The Occupational Safety and Health Administration is heading toward what could be the most serious test in Congress in its controversial 10-year history.

A Senate bill to curtail OSHA's powers to conduct routine workplace safety inspections has sent shivers through the agency and rekindled the business community's hopes of finally taming one of its least favorite bureaucracies.

Organized labor has mounted a ferocious lobbying campaign against the measure, which one union went so far as to label a "license to maim and kill."

Exaggerated as that may be, the proposal would alter OSHA's basic charter for the first time by exempting from routine safety inspections all employers whose workplaces have good safety records, as measured by workers' compensation cases.

It would free roughly 90 percent of all job sites from regular inspections, according to Sen. Richard S. Schweiker (R-Pa.), chief sponsor of the measure, and thereby target OSHA enforcement efforts more directly on the most hazardous workplaces.

Critics, however, charge that it would relax pressure for voluntary compliance with OSHA's safety standards. They also say the bill might acquire more-crippling amendments as it goes through Congress.

Reasons for OSHA's anxiety over the proposal include the general anti-regulation climate in Congress, OSHA's early history of regulatory pettiness, and the fact that the bill has been co-sponsored by some liberals, including Sen. Harrison A. Williams (D-N.J.).

Williams was a chief sponsor of the 1970 legislation to create OSHA as the government's workplace watchdog agency. Now he is chairman of the Senate Labor and Human Resources Committee, which has headed off most past anti-OSHA moves.

Williams signed onto this year's bill in part to head off more extreme proposals, according to aides. "He saw the bill as retargeting OSHA without cutting the heart out of it," said an aide.

For a time, the Senate measure also had two other liberal Democratic co-sponsors, Majority Whip Alan Cranston (Calif.) and Gaylord Nelson (Wis.), both of whom are up for reelection this year. But Nelson backed off, and Cranston has said he opposes action on it until a better system is developed for measuring workplace safety.

The outcry from organized labor is credited not only with cooling Nelson's and Cranston's enthusiasm, but also with keeping other liberals from climbing aboard this particular curb-the-regulators bandwagon.

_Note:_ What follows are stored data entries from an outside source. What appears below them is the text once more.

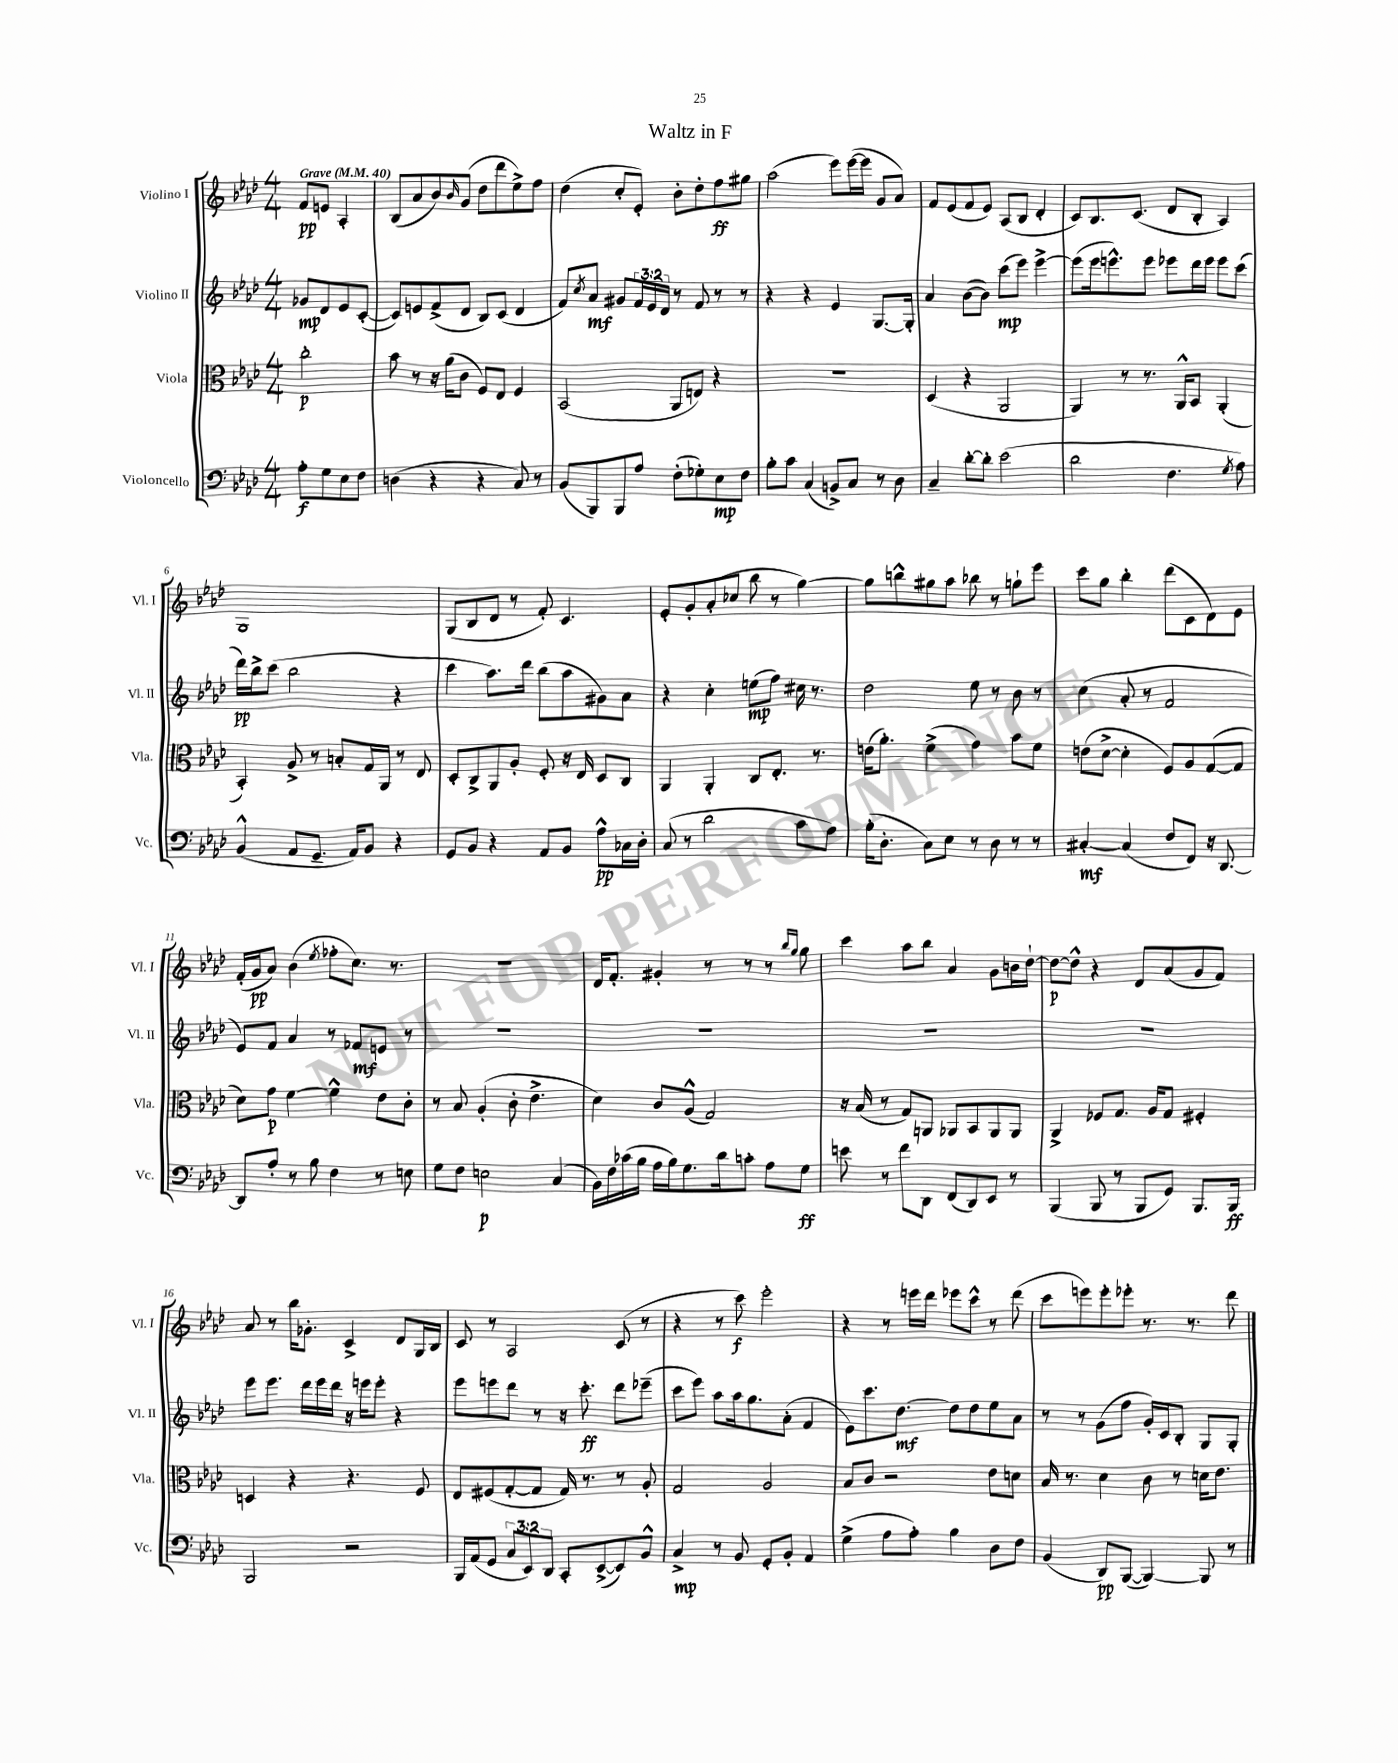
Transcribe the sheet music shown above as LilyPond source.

\header { title = "Waltz in F" }
<<
\new StaffGroup <<
\new Staff = "s0" \with { instrumentName = "Violino I" shortInstrumentName = "Vl. I" } {
    \clef treble \key aes \major \numericTimeSignature \time 4/4 \partial 2 \tempo "Grave" 4 = 40
    f'8\pp e'8 aes4-. |
    bes8( aes'8 bes'8) \grace { bes'16 } g'8( des''8 des'''8 ees''8->) f''8 |
    des''4( c''8-. ees'8-.) bes'8-. des''8-. f''8\ff gis''8 |
    aes''2( ees'''8) ees'''16~( ees'''16 g'8 aes'8) |
    f'8 ees'8( f'8 ees'8) aes8( bes8 des'4-. |
    c'8) bes8. c'8.( des'8 bes8-. aes4) |
    g1 |
    g8( bes8 des'8 r8 f'8-.) c'4. |
    ees'8-. g'8-. aes'8-.( ces''8 bes''8 r8 g''4~) |
    g''8 b''8-^ gis''8 aes''8 bes''8 r8 g''8-! ees'''8 |
    c'''8 g''8 bes''4-. des'''8( c'8 des'8) ees'8 |
    f'16-.( g'16\pp aes'8) bes'4( \acciaccatura { ees''8 } fes''8-. c''8.) r8. |
    R1 |
    des'16 f'8.-. gis'4-. r8 r8 r8 \grace { bes''16 g''16 } g''8 |
    c'''4 aes''8 bes''8 aes'4 g'8 b'16 des''16~-! |
    des''8~\p des''8-^ r4 des'8 aes'8( g'8 f'8) |
    aes'8 r8 bes''16 ges'8.-. c'4-> des'8 g16 bes16 |
    c'8 r8 aes2 c'8( r8 |
    r4 r8 c'''8\f) ees'''2-. |
    r4 r8 e'''16 des'''16 ees'''8 c'''8-^ r8 des'''8( |
    c'''8 e'''8) e'''8-. ees'''8-. r8. r8. des'''8 \bar "|." |
}
\new Staff = "s1" \with { instrumentName = "Violino II" shortInstrumentName = "Vl. II" } {
    \clef treble \key aes \major \numericTimeSignature \time 4/4 \override Staff.TupletNumber.text = #tuplet-number::calc-fraction-text \partial 2
    ges'8\mp des'8 ees'8 c'8~-.( |
    c'8) e'8 f'8->( des'8 bes8) c'8( des'4 |
    f'8) \acciaccatura { c''8 } aes'8\mf gis'8 \tuplet 3/2 { f'16 ees'16 des'16 } r8 f'8 r8 r8 |
    r4 r4 ees'4 g8.~ g16-. |
    aes'4 bes'8~( bes'8) c'''8\mp( ees'''8) ees'''4~-> |
    ees'''8( ees'''16 e'''8.-^) e'''8 ees'''8 des'''16 ees'''16 ees'''8 c'''8( |
    des'''16\pp) bes''16-> c'''8( bes''2 r4 |
    c'''4 aes''8.) des'''16 bes''8( aes''8 gis'8) aes'8 |
    r4 c''4-. e''8\mp( f''8) cis''16 r8. |
    des''2 ees''8 r8 bes'8 r8 |
    c''4( aes'8-. r8 f'2 |
    ees'8) f'8 aes'4 r8 fes'8\mf e'8 r8 |
    R1 |
    R1 |
    R1 |
    R1 |
    ees'''8 ees'''8. des'''16 ees'''16 des'''16 r16 e'''16 e'''8-. r4 |
    ees'''8 e'''8 des'''8 r8 r16 c'''8.-.\ff des'''8 ees'''8--( |
    c'''8 ees'''8) aes''8 aes''16 g''8. aes'8-.( f'4 |
    ees'8) c'''8. des''8.~\mf des''8 des''8 ees''8 aes'8 |
    r8 r8 g'8( f''8 g'16-.) c'16 bes8-. g8 g8-. \bar "|." |
}
\new Staff = "s2" \with { instrumentName = "Viola" shortInstrumentName = "Vla." } {
    \clef alto \key aes \major \numericTimeSignature \time 4/4 \partial 2
    c''2-.\p |
    bes'8 r8 r16 aes'16( c'8 f8) ees8 f4 |
    bes,2( aes,8 e8) r4 |
    R1 |
    des4( r4 aes,2 |
    aes,4) r8 r8. aes,16-^ bes,8 aes,4-.( |
    bes,4-.) aes8-> r8 b8-. g16 aes,16 r8 ees8 |
    des8-. c8-> aes,8 aes8-. f8-. r16 ees16 des8 c8 |
    aes,4 aes,4-. c8 ees8.-. r8. |
    e'16( aes'8.-.) f'4->( g'4) bes'8 f'8 |
    e'8( des'8~-> des'4-. f8) aes8 g8~( g8 |
    des'8) g'8\p f'4~ f'4-^ ees'8 c'8-. |
    r8 bes8 aes4-.( c'8-. ees'4.-> |
    des'4) c'8 aes8-^( g2) |
    r16 bes16( r8 g8) a,8 aes,8 bes,8 aes,8 aes,8 |
    aes,4-> fes8 g8. aes16 g8 fis4-. |
    d4 r4 r4. f8 |
    ees8 fis8( g8~-. g8 g16) r8. r8 aes8-. |
    g2 aes2 |
    bes8 c'8 r2 ees'8 d'8 |
    bes16 r8. des'4 c'8 r8 d'16 ees'8. \bar "|." |
}
\new Staff = "s3" \with { instrumentName = "Violoncello" shortInstrumentName = "Vc." } {
    \clef bass \key aes \major \numericTimeSignature \time 4/4 \override Staff.TupletNumber.text = #tuplet-number::calc-fraction-text \partial 2
    aes8-.\f g8 ees8 f8 |
    d4( r4 r4 c8) r8 |
    bes,8( bes,,8) bes,,8 aes8 f8-.( ges8-.) ees8\mp f8 |
    bes8-. c'8 c4( b,8->) c8 r8 des8 |
    c4-- des'8~-. des'8-. ees'2( |
    des'2 f4. \acciaccatura { g8 } aes8) |
    bes,4-^( aes,8 g,8.-- aes,16) bes,8 r4 |
    g,8 bes,8 r4 aes,8 bes,8 aes8-^\pp ces16 des16-. |
    c8( r8 des'2 c'8 aes8) |
    bes16-.( des8.-. c8) ees8 r8 des8 r8 r8 |
    cis4~-.\mf cis4( f8 f,8) r16 des,8.~ |
    des,8 aes8-. r8 bes8 f4 r8 e8 |
    g8 f8 e2\p c4( |
    bes,16) f16 ces'16( bes16 aes16 bes16) g8. des'16 c'8-. aes8 g8\ff |
    e'8 r8 f'8 des,8 f,8( des,8) ees,8 r8 |
    bes,,4( bes,,8 r8 bes,,8 g,8) bes,,8. bes,,16\ff |
    bes,,2 r2 |
    bes,,16 aes,16( g,8 \tuplet 3/2 { c8 ees,8) des,8 } c,8-. ees,8~->( ees,8) bes,8-^ |
    c4->\mp r8 bes,8 g,8-. bes,8-. aes,4 |
    g4->( aes8 aes8-.) bes4 des8 f8 |
    bes,4( des,8\pp) bes,,8~( bes,,4~) bes,,8 r8 \bar "|." |
}
>>
>>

Labor's lobbying has been so intense that Schweiker was moved in a speech to business representatives to complain that "initial knee-jerk paranoia" has given way to a "concentrated holy war." He cited a United Electrical Workers union claim that the bill would "turn OSHA into a coroner's office" and a United Steelworkers of America appeal to "kill the Schweiker bill before it kills you."

Moreover, complained Schweiker, United Auto Workers locals in Pennsylvania circulated FBI-style "wanted" posters with his picture and address. This resulted in 120 people showing at his house when he was gone and "picketing" my 85-year-old father."

He also cried foul at a union allegation that he introduced the bill because of a recent OSHA citation against a tile company founded by his father. He said the citation came long after he began to work on the bill, and was directed at health problems, which are not covered by the measure.

All sides in the dispute, including OSHA and the unions, agree that the agency should concentrate on the most hazardous workplaces. OSHA points out that it is doing this already on its own, but says it needs the flexibility and deterrent effect of broad inspection authority -- "like an IRS audit or motor vehicle inspections," said Basil Whiting, deputy chief of OSHA. But Schweiker argues that OSHA isn't targeting enough on the most dangerous jobs, in effect suqandering two-thirds of its enforcement capability.

Last year, Schweiker and others succeeded in attaching a rider to an appropriations bill that exempts businesses with 10 or fewer employes from routine safety inspections for the 1980 fiscal year. But it did not affect OSHA's permanent legislation or impede inspections of larger workplaces. Health inspections and inspections prompted by injuries would not be curtailed by the proposed legislation, although a complaint of unsafe conditions could not be investigated before an employer was given a chance to correct the problem.